Binthe biluhuta diyaluwo to uwewo, binthe biluhuta bome to Hulonthalo (Binthe biluhuta tidak terdapat di daerah lain, binthe biluhuta hanya di Gorontalo): Syair terakhir menjadi simpulan tulisan ini karena ada kesenjangan antara fakta dengan kenyataan. Di Gorontalo nama binthe biluhuta sudah tidak dikenal, namun yang dikenal adalah milu siram. Sementara di daerah lain, sama sekali mereka tidak mengenal binthe biluhuta tetapi yang dikenal adalah milu siram. Ke depan bisa saja akan ada daerah yang menyatakan bahwa binthe biluhuta tidak ada di Gorontalo karena bukan dari Gorontalo dan milu siram itu berasal dari daerah lain. Sementara bila berkiblat ke Jepang sebagai negara tercanggih di dunia yang masih tetap mempertahankan warisan leluhurnya terutama makanan tradisional mereka, masih tetap menggunakan nama dan sistem pengolahan yang tetap dipertahankan. Contohnya sashimi, adalah makanan berbahan mentah berupa ikan laut yang dipotong-potong kecil kemudian ditaruh bumbu dan dimakan mentah.
Sesungguhnya dalam melestarikan dan mengembangkan makanan tradisional Gorontalo, telah ada Peraturan Daerah Provinsi Gorontalo Nomor 03 Tahun 2015 tentang Pembelajaran Ilmu Gizi Berbasis Makanan Khas Daerah Gorontalo(3). Untuk menjawab permasalahan sebelumnya bahwa Perda yang telah dilengkapi dengan kurikulum dan bahan ajar, apakah sudah diterapkan dengan baik di SD/sederajat, SMP/sederajat, SMA/MA/SMK/ sederajat bahkan perguruan tinggi?

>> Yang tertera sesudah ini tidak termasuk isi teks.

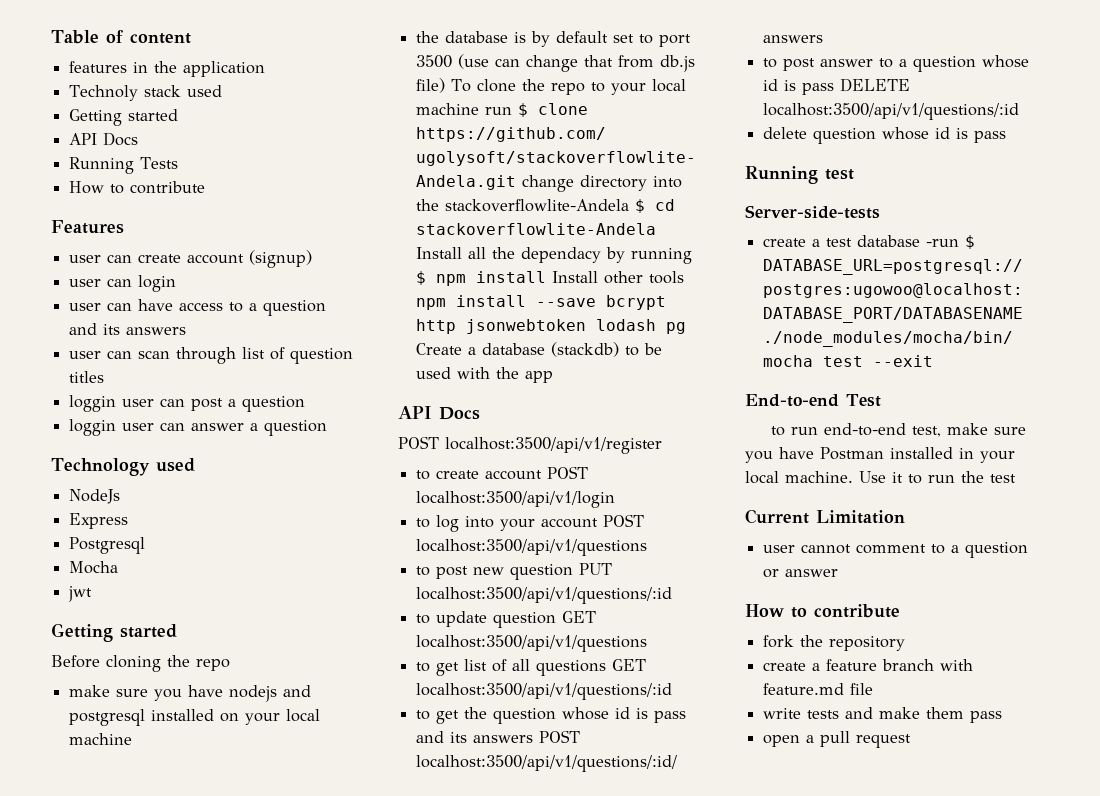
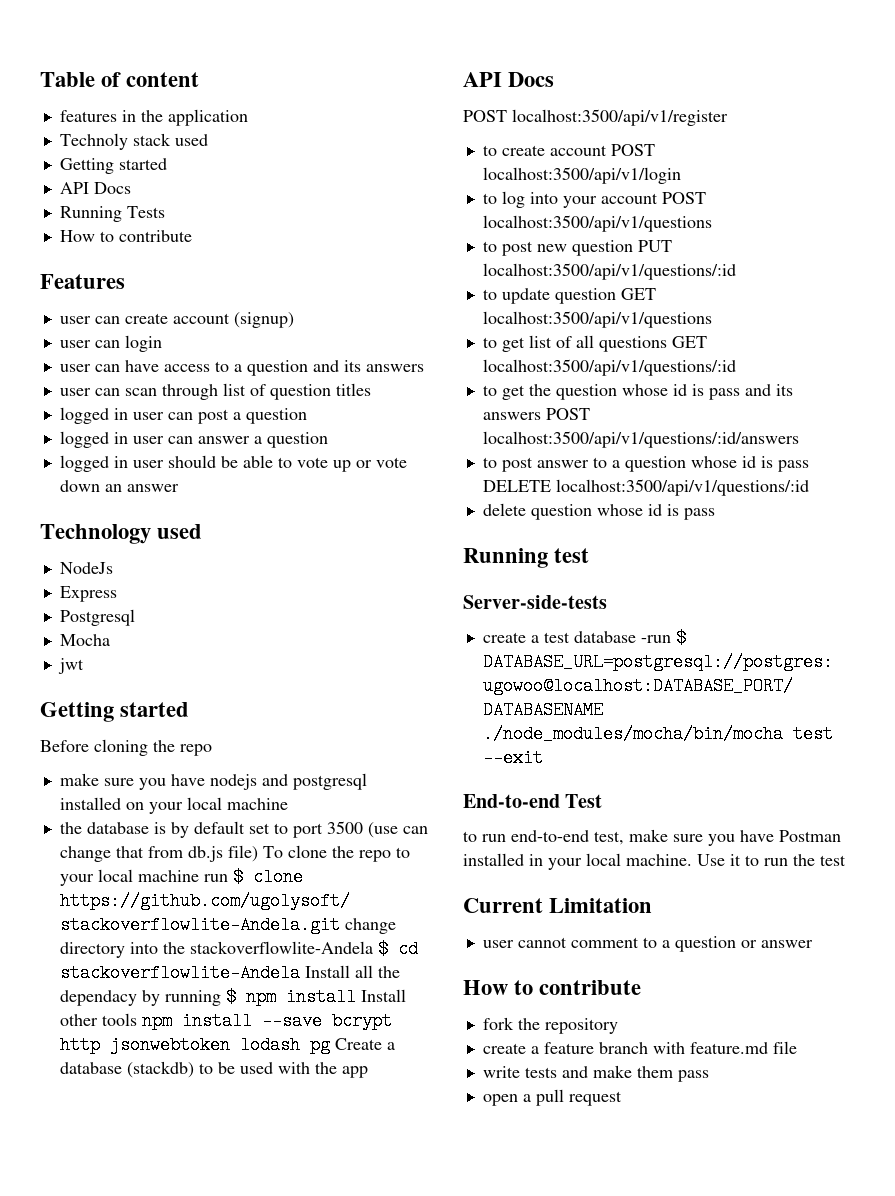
[69,395,117,412] loggin -> [59,407,128,424] logged in
[69,419,117,436] loggin -> [59,431,128,448] logged in
(328, 428) none -> [59,455,407,472] [59,480,179,492] // logged in user should be able to vote up or vote down an answer

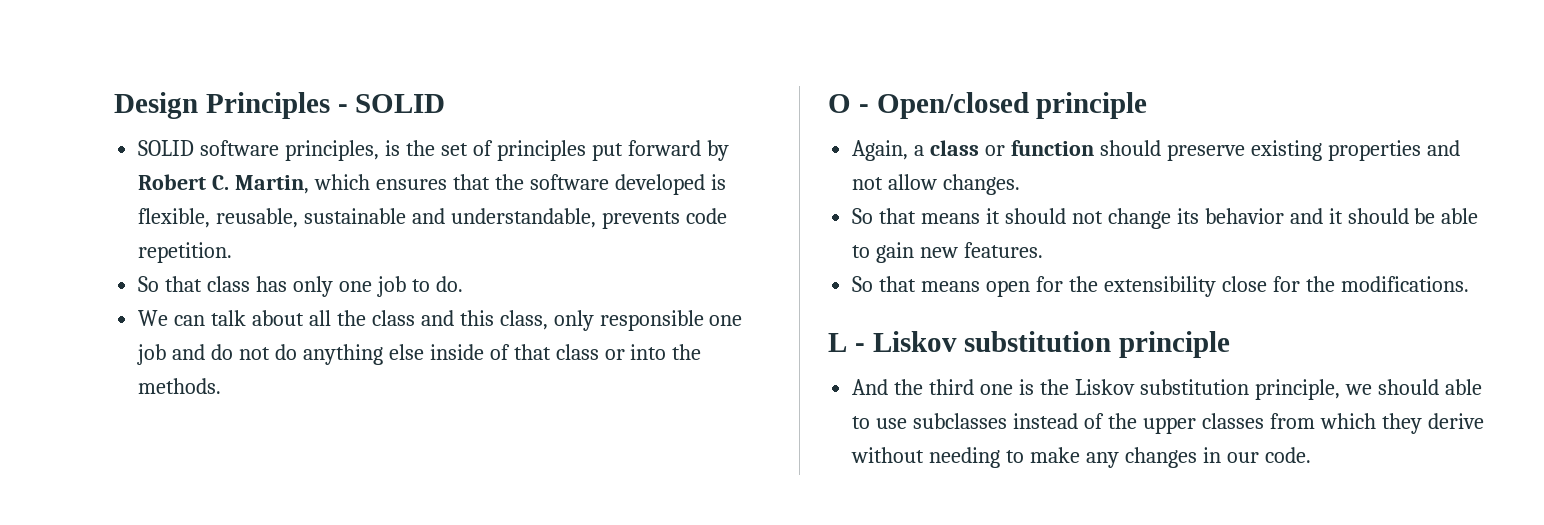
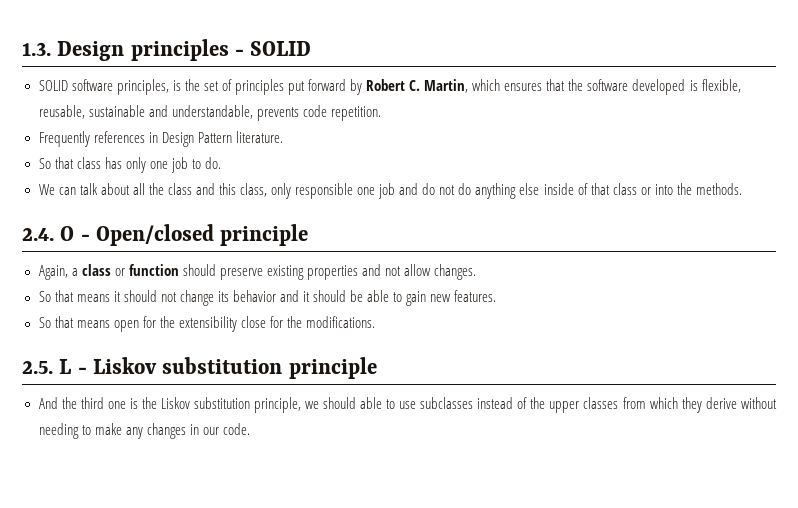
[114,92,330,119] Design Principles -> [22,39,229,61] 1.3. Design principles
(233, 252) none -> [38,131,283,147] // Frequently references in Design Pattern literature.
(222, 386) none -> [22,228,54,241] 2.4.
(1469, 284) none -> [22,361,53,374] 2.5.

Semoga tulisan ini bermanfaat, bersama berkarya sebagai ibadah, Aamiin! (*)
Penulis adalah Pengamat Gizi dan Kesehatan. Mengajar Ilmu Gizi, Kesehatan, Olahraga, Budaya di Perguruan Tinggi, Ketua Pergizi Pangan Indonesia Gorontalo, Wakil Ketua Kwarda Gorontalo, Pembina DPD PERSAGI Gorontalo, Ketua Yayasan Makanan dan Minuman Indonesia (YAMMI) Provinsi Gorontalo, Dosen Poltekkes Gorontalo.